Соклей был гораздо выше Менедема, но обычно как раз сила и к тому же спокойный нрав заставляли его сдерживаться. Но не на этот раз. В своей ярости он мог жестоко ударить даже того, кто был куда меньше его, не заботясь о последствиях — не заботясь до тех пор, пока не стало бы слишком поздно.

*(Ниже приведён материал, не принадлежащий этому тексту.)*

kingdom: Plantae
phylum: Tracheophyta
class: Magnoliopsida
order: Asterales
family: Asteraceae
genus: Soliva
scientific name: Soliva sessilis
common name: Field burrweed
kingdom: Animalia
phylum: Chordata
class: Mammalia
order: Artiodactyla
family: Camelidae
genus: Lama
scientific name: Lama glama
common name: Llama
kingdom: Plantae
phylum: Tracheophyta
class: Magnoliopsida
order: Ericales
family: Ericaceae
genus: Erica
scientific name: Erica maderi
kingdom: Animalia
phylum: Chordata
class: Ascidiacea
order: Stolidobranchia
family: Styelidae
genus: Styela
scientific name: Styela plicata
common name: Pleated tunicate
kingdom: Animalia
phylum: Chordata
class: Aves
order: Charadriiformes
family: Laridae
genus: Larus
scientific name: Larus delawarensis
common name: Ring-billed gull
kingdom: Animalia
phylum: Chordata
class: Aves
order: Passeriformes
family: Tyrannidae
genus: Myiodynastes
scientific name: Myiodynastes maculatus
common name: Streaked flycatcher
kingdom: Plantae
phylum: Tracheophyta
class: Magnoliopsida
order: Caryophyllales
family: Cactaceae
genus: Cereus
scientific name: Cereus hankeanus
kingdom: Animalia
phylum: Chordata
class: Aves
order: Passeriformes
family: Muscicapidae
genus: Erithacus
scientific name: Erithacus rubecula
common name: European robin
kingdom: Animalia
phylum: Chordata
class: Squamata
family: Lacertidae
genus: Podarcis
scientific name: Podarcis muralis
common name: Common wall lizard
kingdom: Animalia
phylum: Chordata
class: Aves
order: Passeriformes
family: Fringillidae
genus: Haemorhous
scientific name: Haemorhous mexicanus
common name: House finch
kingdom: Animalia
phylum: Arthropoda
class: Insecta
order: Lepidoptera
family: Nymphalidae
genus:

— Успокойся, — повторил Менедем, как будто уговаривая норовистую лошадь. — Если ты так из-за него злишься, значит, он победил. Забудь, много чести из-за него переживать!
Голосом, от которого Менедему стало не по себе, Соклей сказал:
— Я проклинаю Аристагора и все, чем он владеет. Да будут прокляты все его мысли. Да возненавидят его друзья. Проклинаю его — да угодит он в бездонный Тартар в жестоких узах, и да помогут мне в этом богиня подземного царства Геката и фурии, что сводят людей с ума. Да будет так!
Менедем уставился на двоюродного брата так, как будто видел его впервые.
Неужели это всегда спокойный, рассудительный, мягкий и обладающий хорошими манерами Соклей изрыгает сейчас проклятия, которые бросили бы в дрожь даже фессалийскую колдунью? И все моряки тоже уставились на своего тойкар ха. Некоторые, стоявшие к нему поближе, попятились. Они также считали Соклея человеком мягким и слабым. Но если он смог призвать такие проклятия на голову торговца, то кто поручится, что он не обрушит подобные проклятия и на них?